5.2 — Selection and layout checklist with common pitfalls
Point: Layout and test artifacts often cause discrepancies. Evidence: Checklist items include decoupling close to pins, avoid long input traces, limit capacitive loads or add isolation resistor, verify probe compensation, and confirm RL meets output drive specs. Explanation: Quick fixes: add 50–200 Ω series resistor for stability into capacitive loads; use star ground for sensitive inputs; re‑measure after probe optimization to eliminate false noise or oscillation.
Summary
Point: The TP1562AL1 delivers low‑power rail‑to‑rail I/O with single‑digit‑MHz dynamics suitable for battery and single‑supply systems. Evidence: Typical Iq ≈600 μA/channel, VCC range ~2.5–6.0 V, and GBW and slew adequate for ADC buffering and sensor front ends. Explanation: This concise TP1562AL1 datasheet specs summary plus measured table and test methods supports reproducible validation—focus on power vs dynamic tradeoffs and report tables plus waveforms for engineering decisions.
Key Summary
- Low power and rails: TP1562AL1 typical quiescent ~600 μA/channel; suitable for battery‑powered front ends when run at the lowest acceptable VCC and monitored across temperature.

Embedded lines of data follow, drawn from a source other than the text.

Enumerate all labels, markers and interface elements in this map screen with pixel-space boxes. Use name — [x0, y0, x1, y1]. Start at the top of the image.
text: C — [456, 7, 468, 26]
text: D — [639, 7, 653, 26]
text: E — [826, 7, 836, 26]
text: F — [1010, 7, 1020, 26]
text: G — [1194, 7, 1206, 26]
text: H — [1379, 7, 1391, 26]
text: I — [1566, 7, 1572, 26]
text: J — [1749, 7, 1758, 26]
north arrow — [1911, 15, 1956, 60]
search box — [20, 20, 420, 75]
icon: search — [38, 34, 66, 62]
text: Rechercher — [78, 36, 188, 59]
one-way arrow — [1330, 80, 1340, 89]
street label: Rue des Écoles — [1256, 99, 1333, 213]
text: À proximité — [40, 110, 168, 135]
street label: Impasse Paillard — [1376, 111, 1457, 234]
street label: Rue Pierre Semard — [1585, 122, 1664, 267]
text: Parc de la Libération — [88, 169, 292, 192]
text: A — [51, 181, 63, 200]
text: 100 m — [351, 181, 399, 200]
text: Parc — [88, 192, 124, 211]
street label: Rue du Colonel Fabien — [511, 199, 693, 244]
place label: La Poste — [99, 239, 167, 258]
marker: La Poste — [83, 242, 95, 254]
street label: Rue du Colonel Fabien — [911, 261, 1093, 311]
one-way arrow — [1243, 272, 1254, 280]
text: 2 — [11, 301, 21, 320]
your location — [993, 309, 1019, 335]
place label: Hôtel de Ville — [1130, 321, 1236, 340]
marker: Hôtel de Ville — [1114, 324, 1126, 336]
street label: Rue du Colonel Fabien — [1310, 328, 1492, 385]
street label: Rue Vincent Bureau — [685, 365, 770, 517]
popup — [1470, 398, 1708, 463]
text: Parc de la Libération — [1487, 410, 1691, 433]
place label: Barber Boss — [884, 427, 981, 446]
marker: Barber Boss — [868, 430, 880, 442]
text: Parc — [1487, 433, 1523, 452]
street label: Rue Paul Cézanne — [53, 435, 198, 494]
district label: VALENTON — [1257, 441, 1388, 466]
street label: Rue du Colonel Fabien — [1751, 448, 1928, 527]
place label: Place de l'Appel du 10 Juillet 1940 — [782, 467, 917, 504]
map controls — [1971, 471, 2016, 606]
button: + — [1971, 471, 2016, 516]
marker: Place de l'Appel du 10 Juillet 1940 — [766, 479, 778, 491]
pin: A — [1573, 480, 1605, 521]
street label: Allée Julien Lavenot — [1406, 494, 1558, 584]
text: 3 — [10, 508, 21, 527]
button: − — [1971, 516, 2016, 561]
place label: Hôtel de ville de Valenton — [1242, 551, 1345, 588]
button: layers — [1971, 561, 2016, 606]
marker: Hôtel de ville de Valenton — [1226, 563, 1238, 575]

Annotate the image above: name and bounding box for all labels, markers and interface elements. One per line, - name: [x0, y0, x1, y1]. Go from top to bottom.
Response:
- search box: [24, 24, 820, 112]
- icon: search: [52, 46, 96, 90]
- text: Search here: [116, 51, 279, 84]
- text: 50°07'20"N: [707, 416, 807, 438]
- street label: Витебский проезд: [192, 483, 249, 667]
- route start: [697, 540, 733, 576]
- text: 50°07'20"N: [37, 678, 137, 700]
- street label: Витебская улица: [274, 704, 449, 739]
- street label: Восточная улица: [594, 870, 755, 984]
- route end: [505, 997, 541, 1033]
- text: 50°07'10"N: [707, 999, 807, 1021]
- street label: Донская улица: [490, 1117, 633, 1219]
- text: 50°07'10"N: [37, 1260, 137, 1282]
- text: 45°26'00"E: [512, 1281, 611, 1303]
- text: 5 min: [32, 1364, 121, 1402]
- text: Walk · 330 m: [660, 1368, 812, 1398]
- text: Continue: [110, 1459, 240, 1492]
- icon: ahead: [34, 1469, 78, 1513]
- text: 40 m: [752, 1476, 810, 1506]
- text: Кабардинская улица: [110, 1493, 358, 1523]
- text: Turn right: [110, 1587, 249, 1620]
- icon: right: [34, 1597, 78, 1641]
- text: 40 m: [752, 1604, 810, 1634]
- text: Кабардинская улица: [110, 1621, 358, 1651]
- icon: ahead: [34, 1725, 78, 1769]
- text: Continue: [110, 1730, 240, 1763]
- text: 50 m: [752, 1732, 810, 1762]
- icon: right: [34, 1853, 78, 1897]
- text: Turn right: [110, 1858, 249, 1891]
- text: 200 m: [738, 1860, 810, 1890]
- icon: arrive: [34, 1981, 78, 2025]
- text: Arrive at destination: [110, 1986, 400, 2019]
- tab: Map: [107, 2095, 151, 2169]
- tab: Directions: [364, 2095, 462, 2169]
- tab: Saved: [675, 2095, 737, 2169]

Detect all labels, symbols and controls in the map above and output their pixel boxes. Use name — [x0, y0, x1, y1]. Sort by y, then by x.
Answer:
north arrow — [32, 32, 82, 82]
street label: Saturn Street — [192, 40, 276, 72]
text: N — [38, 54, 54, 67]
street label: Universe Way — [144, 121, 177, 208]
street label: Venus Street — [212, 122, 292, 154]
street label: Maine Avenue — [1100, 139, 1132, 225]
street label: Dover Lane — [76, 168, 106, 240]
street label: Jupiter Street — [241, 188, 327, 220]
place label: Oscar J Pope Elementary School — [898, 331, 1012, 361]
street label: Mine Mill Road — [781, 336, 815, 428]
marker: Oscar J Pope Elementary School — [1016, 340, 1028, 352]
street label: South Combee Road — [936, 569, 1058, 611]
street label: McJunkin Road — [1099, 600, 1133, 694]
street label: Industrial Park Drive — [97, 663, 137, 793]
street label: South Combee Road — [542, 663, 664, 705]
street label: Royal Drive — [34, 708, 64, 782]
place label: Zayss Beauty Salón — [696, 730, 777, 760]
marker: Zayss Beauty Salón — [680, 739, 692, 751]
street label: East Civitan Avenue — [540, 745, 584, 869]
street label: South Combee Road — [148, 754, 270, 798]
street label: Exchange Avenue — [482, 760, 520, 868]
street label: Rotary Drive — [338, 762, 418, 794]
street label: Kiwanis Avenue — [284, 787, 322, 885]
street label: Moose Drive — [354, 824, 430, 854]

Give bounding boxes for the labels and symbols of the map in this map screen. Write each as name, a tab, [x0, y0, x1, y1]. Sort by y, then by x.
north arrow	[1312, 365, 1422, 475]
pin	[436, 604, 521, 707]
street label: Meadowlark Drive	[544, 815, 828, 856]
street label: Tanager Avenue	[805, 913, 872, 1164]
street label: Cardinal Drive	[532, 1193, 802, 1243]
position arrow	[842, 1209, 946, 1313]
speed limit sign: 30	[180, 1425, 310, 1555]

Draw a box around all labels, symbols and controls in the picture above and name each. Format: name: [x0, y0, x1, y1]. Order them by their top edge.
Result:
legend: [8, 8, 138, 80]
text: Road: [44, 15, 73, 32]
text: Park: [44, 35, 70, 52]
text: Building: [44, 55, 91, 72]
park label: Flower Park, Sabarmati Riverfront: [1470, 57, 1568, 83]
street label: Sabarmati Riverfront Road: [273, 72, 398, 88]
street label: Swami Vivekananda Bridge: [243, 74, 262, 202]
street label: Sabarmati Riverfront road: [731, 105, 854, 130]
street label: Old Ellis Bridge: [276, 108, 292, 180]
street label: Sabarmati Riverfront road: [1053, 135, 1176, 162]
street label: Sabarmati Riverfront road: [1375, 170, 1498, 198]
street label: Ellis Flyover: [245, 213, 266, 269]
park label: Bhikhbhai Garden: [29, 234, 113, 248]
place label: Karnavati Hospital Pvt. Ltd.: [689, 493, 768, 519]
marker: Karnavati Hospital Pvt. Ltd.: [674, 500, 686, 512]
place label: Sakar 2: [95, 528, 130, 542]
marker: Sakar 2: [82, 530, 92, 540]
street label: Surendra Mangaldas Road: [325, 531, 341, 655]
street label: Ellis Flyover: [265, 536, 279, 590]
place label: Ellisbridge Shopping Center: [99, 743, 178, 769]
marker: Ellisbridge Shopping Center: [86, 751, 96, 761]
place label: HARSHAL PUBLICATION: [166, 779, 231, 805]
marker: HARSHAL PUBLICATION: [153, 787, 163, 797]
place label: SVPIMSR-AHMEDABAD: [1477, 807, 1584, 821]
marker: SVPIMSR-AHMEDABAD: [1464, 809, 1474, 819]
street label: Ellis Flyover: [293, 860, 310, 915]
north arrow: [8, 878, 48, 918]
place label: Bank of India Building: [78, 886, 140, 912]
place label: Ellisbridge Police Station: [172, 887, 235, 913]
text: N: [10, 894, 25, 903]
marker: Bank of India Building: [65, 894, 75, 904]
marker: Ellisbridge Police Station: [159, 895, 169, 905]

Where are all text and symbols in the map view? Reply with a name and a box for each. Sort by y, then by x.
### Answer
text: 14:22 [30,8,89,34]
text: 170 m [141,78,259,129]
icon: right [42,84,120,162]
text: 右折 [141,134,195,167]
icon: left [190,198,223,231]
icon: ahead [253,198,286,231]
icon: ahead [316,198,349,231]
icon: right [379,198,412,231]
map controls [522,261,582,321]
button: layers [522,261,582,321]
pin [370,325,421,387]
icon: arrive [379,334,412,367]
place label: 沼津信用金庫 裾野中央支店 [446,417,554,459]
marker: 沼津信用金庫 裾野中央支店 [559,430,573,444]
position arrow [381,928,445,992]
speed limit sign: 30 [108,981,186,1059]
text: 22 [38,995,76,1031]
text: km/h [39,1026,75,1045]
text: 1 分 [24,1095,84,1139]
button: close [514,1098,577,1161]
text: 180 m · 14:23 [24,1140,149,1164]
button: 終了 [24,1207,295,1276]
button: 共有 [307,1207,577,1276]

- Dynamic envelope: Expect single‑digit MHz GBW and a few V/μs slew; validate with unity‑gain Bode plots and large‑step slew tests into defined RL.
- Measurement discipline: Always log VCC, gain, RL, and ambient temp; provide CSVs and waveform thumbnails alongside the measured summary table for reproducibility.
Common Questions
What are the typical quiescent current specs for TP1562AL1 and how should they be measured?
Measure Iq per channel with outputs unloaded and biased midrail using a precision DC meter; note VCC and temperature. Typical lab results show ≈600 μA/channel at 5 V. Compare to guaranteed datasheet limits and report delta with measurement conditions (VCC, temp, channel).
How to verify TP1562AL1 GBW and slew rate for ADC buffering?
Configure the amplifier as a buffer (gain = 1), use a network analyzer or swept sine source to capture the Bode plot for GBW. For slew rate, apply a large step (e.g., 2–4 V) and measure dV/dt with an oscilloscope into the target RL; record both rising and falling edges.
Which layout and test pitfalls most commonly affect measured specs for TP1562AL1?
Common issues are poor decoupling, long input/probe leads, and capacitive loading causing instability or apparent noise. Fixes include close 0.1 μF decoupling, short ground returns, series output resistors for capacitive loads, and verified probe compensation before measurement.